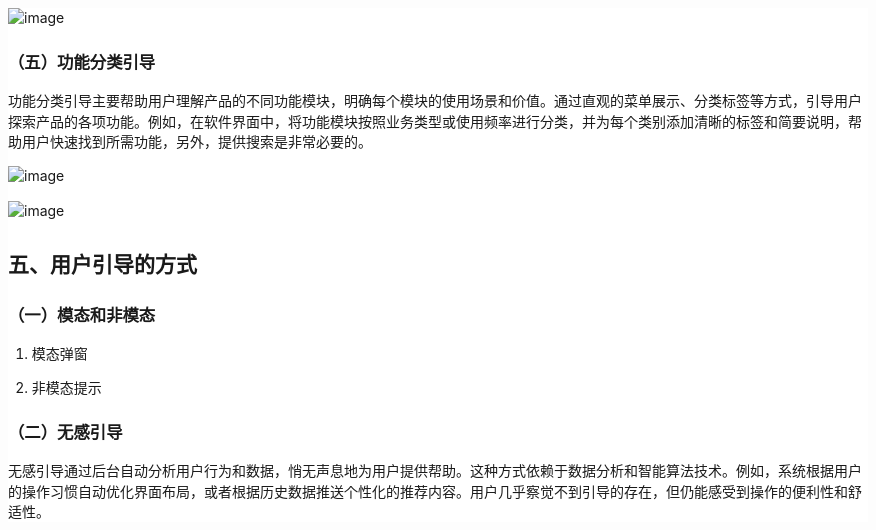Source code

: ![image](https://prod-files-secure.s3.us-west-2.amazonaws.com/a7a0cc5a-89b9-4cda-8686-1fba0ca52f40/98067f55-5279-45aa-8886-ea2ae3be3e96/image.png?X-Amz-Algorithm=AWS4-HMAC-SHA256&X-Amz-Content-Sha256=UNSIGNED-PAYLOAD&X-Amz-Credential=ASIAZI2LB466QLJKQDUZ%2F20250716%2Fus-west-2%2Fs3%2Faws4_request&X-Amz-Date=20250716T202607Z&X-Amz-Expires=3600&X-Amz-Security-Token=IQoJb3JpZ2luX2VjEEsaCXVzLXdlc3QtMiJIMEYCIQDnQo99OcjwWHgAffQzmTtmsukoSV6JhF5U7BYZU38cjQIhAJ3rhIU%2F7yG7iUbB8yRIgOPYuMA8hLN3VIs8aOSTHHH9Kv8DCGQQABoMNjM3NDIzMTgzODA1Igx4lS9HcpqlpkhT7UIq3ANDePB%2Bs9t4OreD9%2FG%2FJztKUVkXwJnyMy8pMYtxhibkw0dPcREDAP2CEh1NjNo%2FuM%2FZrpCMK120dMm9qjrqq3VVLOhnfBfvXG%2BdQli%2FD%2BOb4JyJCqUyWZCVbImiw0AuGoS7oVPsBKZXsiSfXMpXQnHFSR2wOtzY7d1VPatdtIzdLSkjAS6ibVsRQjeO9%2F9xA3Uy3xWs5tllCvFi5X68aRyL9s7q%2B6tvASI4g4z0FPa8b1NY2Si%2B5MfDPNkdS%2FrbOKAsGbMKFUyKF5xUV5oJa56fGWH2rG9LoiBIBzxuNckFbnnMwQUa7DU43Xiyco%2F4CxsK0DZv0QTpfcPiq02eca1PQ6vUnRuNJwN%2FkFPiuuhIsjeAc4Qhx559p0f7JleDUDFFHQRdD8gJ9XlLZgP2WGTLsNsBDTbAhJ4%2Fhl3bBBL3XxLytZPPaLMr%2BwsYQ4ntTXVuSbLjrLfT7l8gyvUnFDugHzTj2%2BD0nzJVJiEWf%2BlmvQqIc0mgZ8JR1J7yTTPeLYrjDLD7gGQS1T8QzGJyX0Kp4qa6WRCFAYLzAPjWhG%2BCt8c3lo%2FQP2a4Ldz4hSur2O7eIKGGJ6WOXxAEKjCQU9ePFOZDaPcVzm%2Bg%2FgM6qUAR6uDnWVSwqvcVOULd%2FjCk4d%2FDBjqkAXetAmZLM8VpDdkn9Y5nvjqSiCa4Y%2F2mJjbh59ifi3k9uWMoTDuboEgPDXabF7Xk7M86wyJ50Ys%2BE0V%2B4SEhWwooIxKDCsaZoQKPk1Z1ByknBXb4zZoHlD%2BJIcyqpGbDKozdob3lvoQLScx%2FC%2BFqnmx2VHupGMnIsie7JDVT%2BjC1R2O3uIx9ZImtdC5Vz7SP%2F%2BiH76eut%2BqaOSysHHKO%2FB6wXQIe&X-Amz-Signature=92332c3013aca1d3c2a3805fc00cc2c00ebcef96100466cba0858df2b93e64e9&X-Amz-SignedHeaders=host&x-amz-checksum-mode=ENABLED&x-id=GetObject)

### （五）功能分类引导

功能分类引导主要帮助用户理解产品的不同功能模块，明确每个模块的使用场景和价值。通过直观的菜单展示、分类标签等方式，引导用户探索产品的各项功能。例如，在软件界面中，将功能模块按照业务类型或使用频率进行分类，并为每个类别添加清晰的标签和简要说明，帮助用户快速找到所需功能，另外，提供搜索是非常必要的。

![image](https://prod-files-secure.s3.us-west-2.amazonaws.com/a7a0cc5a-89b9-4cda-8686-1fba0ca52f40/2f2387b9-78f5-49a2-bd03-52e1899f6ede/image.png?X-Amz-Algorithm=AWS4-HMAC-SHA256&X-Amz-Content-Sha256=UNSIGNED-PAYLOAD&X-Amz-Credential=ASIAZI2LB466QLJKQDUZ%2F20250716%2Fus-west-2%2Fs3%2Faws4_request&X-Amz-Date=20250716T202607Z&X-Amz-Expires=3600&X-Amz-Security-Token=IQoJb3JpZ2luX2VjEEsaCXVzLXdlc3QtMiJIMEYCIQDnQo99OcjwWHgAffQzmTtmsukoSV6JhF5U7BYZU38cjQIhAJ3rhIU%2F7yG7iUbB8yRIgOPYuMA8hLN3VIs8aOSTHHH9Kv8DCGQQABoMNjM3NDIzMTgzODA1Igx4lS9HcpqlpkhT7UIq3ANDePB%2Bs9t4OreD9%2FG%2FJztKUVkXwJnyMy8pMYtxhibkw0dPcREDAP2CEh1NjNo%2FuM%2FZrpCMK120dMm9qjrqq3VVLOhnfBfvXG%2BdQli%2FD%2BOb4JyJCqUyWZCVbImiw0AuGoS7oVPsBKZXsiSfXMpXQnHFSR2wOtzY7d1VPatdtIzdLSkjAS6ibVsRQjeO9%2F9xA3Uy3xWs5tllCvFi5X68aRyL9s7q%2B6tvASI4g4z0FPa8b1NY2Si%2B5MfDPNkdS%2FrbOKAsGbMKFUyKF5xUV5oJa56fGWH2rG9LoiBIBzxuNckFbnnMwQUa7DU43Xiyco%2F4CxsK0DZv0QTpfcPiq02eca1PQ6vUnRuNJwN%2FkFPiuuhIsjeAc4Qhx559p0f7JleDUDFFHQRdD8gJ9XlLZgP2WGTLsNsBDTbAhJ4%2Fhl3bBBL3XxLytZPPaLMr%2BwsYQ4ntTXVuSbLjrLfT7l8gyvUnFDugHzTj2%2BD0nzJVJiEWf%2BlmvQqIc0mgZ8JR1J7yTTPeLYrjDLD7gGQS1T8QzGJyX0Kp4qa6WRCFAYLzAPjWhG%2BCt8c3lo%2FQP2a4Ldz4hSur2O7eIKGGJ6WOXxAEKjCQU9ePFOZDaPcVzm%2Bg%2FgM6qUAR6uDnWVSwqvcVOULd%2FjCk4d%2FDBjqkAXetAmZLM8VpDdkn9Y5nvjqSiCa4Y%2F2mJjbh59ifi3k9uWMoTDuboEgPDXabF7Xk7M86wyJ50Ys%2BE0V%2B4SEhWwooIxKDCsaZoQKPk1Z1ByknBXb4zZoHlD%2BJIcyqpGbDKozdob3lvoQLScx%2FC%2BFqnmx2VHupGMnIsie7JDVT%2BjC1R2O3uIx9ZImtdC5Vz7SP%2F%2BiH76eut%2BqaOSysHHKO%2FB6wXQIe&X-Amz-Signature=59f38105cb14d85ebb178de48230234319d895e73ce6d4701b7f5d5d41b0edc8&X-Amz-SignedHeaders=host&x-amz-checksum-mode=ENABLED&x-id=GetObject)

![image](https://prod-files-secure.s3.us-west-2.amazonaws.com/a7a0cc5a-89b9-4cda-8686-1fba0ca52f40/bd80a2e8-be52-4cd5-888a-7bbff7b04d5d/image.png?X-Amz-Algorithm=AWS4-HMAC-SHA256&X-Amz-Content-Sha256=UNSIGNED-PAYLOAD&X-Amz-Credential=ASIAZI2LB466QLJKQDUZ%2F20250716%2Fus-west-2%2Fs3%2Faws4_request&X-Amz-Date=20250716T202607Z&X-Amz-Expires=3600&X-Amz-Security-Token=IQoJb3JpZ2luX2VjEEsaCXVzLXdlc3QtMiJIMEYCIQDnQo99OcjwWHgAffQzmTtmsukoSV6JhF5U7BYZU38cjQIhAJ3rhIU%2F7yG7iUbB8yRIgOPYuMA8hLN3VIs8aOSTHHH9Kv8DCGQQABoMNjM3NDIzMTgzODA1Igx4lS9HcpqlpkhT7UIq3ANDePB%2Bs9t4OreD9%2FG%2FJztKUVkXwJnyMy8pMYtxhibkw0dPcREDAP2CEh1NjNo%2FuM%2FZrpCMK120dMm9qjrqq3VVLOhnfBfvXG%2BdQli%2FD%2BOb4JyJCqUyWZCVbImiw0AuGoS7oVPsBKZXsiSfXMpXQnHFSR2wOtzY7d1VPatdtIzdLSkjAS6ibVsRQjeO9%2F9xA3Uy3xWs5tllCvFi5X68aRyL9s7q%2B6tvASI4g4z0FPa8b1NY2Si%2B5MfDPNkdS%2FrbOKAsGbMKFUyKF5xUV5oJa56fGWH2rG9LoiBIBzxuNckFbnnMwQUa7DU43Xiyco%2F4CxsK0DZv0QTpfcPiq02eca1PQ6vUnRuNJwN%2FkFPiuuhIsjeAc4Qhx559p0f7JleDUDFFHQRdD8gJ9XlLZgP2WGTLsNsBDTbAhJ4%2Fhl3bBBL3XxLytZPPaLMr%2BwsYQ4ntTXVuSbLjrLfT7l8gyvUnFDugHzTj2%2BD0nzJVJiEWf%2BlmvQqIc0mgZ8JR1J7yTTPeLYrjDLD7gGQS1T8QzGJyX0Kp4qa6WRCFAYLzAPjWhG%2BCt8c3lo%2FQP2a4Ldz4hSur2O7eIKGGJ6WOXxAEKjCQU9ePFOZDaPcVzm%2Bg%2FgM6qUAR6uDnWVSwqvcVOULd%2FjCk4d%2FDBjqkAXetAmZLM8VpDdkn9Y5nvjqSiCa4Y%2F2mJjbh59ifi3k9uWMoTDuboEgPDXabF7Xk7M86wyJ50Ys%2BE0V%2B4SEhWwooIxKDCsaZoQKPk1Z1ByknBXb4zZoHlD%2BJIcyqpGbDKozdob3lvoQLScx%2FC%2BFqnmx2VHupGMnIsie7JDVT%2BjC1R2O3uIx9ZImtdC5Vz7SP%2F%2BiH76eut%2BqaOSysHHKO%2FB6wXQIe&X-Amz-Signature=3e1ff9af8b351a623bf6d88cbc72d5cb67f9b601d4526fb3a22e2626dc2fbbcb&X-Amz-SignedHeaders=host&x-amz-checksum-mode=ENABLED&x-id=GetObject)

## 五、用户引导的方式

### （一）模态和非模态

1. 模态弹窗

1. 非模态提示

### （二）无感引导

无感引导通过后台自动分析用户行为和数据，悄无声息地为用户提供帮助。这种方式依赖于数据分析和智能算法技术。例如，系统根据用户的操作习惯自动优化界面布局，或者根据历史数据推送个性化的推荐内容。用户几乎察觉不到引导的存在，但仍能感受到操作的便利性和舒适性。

○ ○ ○ ○

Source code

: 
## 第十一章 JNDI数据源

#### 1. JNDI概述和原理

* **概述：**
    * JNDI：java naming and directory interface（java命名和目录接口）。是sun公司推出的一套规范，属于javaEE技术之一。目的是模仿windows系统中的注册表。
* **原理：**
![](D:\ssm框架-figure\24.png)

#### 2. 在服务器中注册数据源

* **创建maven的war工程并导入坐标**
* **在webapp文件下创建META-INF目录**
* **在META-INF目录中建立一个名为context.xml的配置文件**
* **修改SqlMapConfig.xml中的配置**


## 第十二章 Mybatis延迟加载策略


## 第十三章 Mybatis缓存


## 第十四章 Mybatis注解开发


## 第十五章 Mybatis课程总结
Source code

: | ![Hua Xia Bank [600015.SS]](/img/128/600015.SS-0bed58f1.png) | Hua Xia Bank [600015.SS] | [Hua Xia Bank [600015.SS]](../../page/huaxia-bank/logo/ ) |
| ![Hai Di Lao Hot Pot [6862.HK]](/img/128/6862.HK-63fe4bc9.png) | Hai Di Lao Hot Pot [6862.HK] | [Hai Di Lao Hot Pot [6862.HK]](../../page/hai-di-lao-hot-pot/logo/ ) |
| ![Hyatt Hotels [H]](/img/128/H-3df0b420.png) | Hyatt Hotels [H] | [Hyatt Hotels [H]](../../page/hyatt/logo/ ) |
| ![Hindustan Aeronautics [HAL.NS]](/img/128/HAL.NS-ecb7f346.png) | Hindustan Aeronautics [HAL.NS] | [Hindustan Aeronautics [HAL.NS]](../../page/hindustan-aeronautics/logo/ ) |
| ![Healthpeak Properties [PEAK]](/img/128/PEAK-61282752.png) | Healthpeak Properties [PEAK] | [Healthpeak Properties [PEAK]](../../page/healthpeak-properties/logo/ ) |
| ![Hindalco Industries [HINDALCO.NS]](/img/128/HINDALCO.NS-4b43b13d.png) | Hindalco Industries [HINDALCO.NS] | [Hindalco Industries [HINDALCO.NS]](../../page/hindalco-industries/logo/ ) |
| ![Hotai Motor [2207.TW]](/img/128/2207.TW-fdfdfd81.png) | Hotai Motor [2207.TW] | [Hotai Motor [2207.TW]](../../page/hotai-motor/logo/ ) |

○ ○ ○ ○

### What the task asks:
Please give an exact copy of the lines above, beginning with the line containing "[H]](../../page/hyatt/logo/ ) |" and running through the line containing "[PEAK]](../../page/healthpeak-properties/logo/ ) |", and of no other lines.

### Answer space:
| ![Hyatt Hotels [H]](/img/128/H-3df0b420.png) | Hyatt Hotels [H] | [Hyatt Hotels [H]](../../page/hyatt/logo/ ) |
| ![Hindustan Aeronautics [HAL.NS]](/img/128/HAL.NS-ecb7f346.png) | Hindustan Aeronautics [HAL.NS] | [Hindustan Aeronautics [HAL.NS]](../../page/hindustan-aeronautics/logo/ ) |
| ![Healthpeak Properties [PEAK]](/img/128/PEAK-61282752.png) | Healthpeak Properties [PEAK] | [Healthpeak Properties [PEAK]](../../page/healthpeak-properties/logo/ ) |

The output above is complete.